◆ How to complete this task
Reproduce word for word every line from the one containing "Transcribe this box" through the end of the records, both ends included.

◆ Data for this task
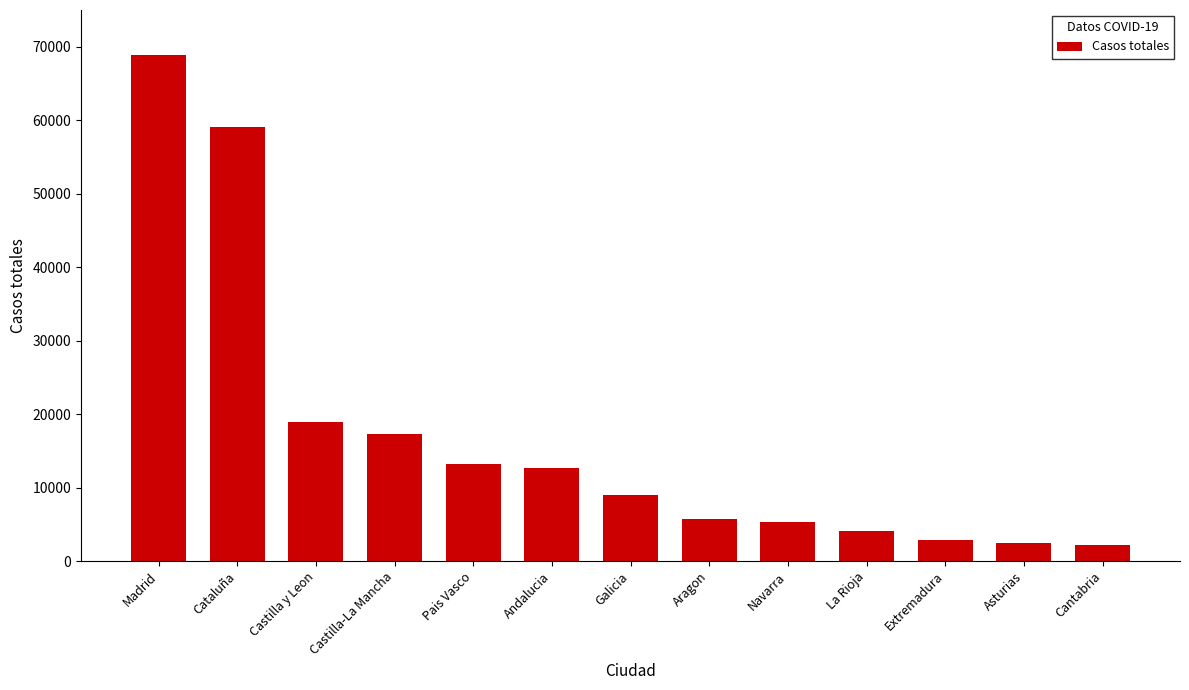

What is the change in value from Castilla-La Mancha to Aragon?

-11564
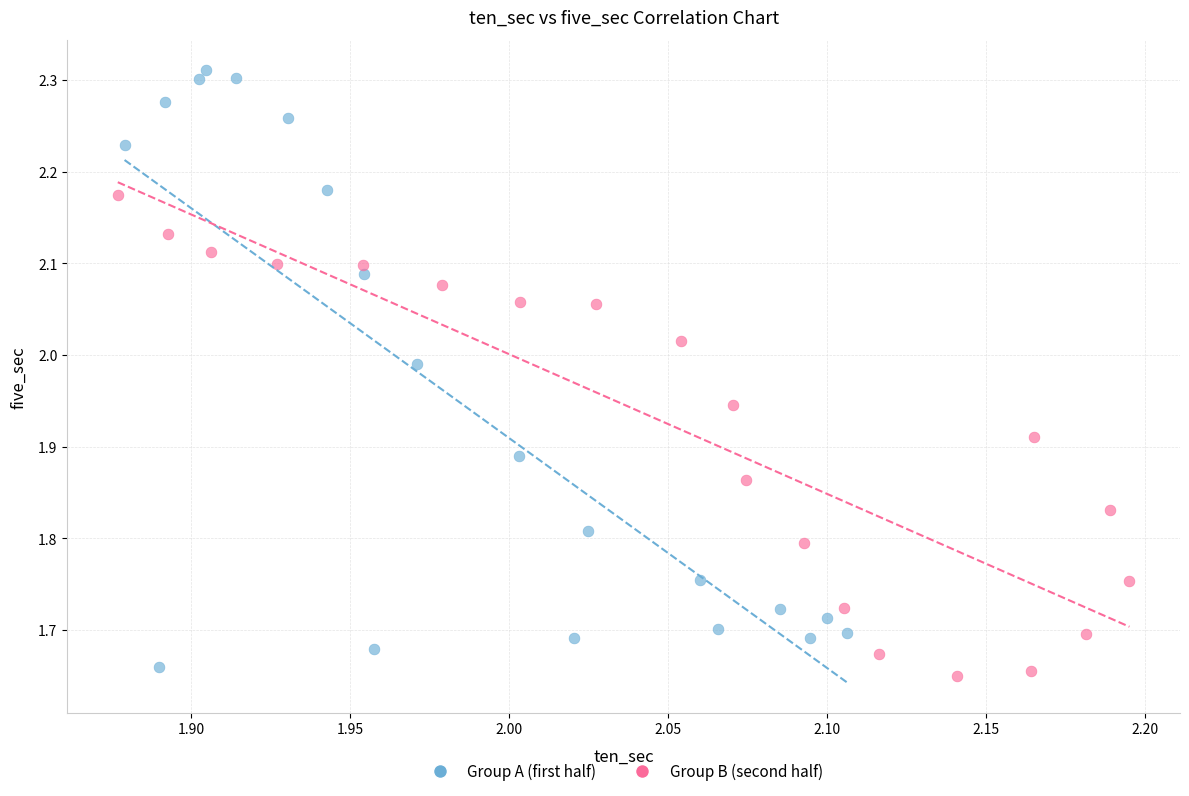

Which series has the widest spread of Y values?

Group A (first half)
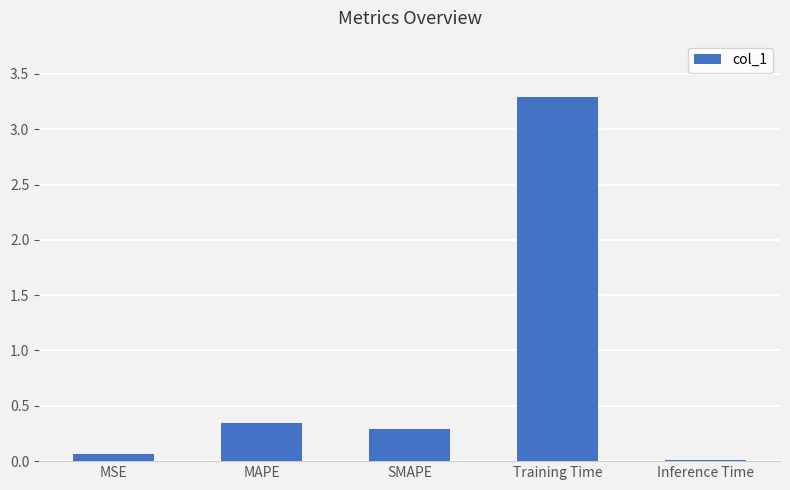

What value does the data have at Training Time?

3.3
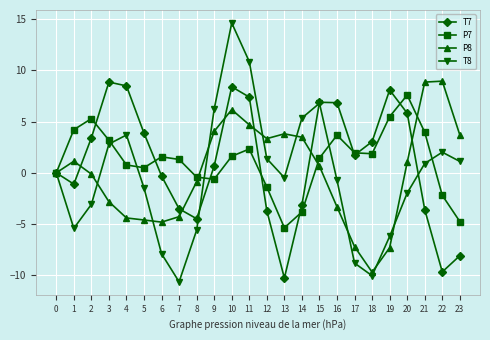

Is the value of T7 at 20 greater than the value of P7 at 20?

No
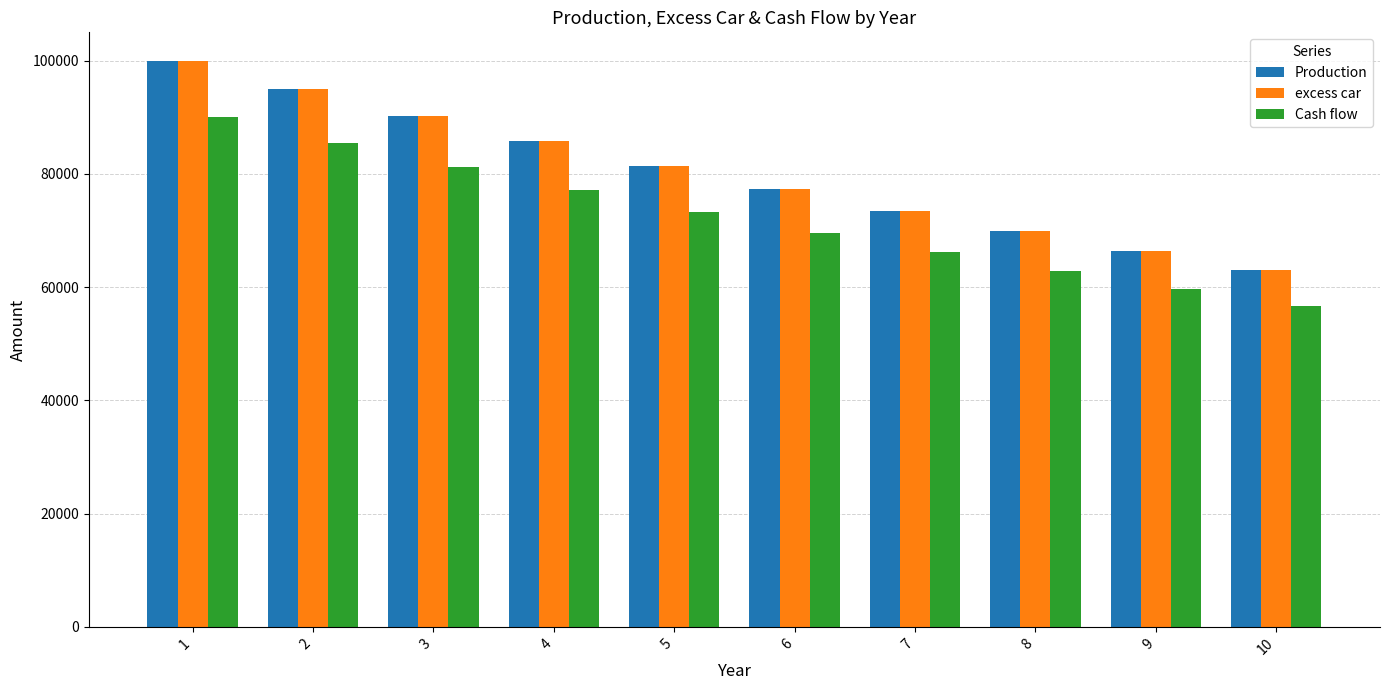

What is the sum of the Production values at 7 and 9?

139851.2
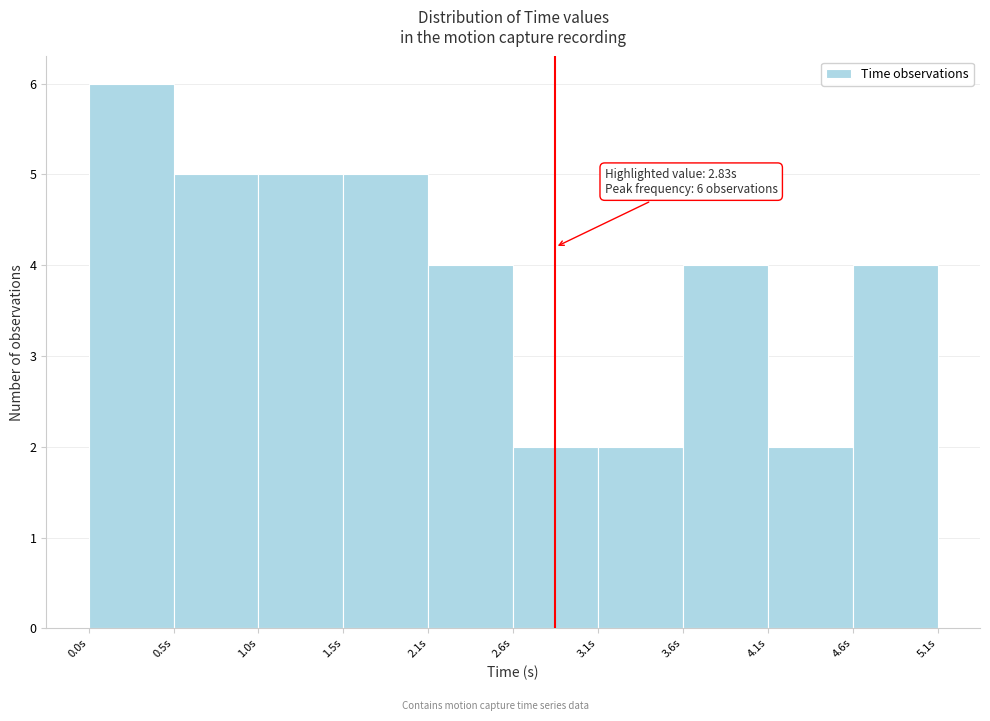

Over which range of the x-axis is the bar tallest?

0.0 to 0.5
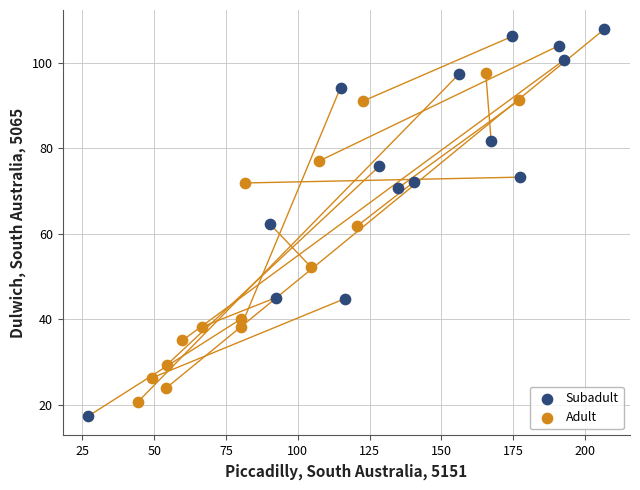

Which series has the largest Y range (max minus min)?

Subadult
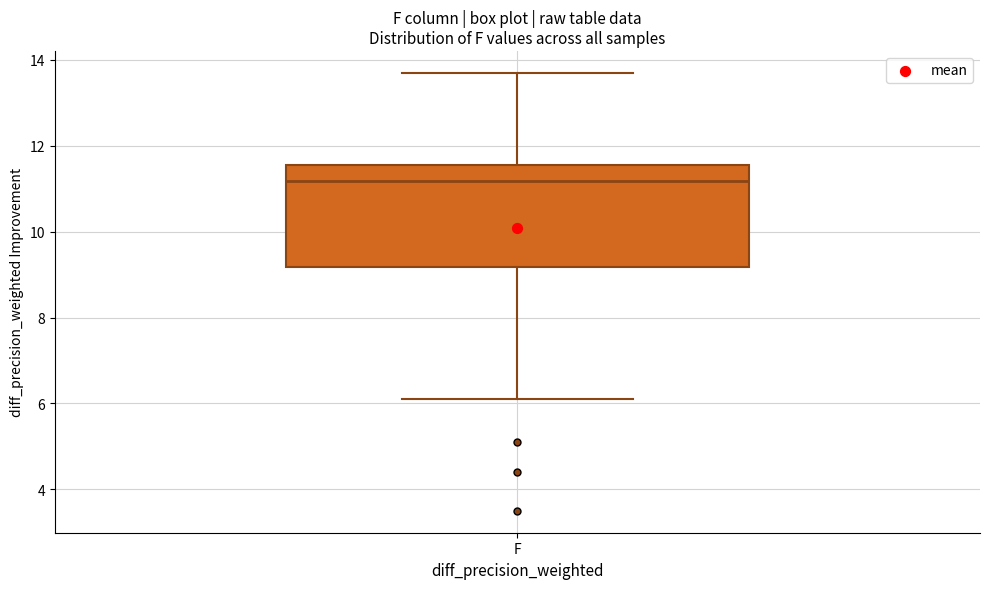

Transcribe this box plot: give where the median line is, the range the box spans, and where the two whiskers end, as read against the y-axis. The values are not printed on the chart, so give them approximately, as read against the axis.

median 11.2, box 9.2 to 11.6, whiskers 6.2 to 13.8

◆ Your response
Transcribe this box plot: give where the median line is, the range the box spans, and where the two whiskers end, as read against the y-axis. The values are not printed on the chart, so give them approximately, as read against the axis.

median 11.2, box 9.2 to 11.6, whiskers 6.2 to 13.8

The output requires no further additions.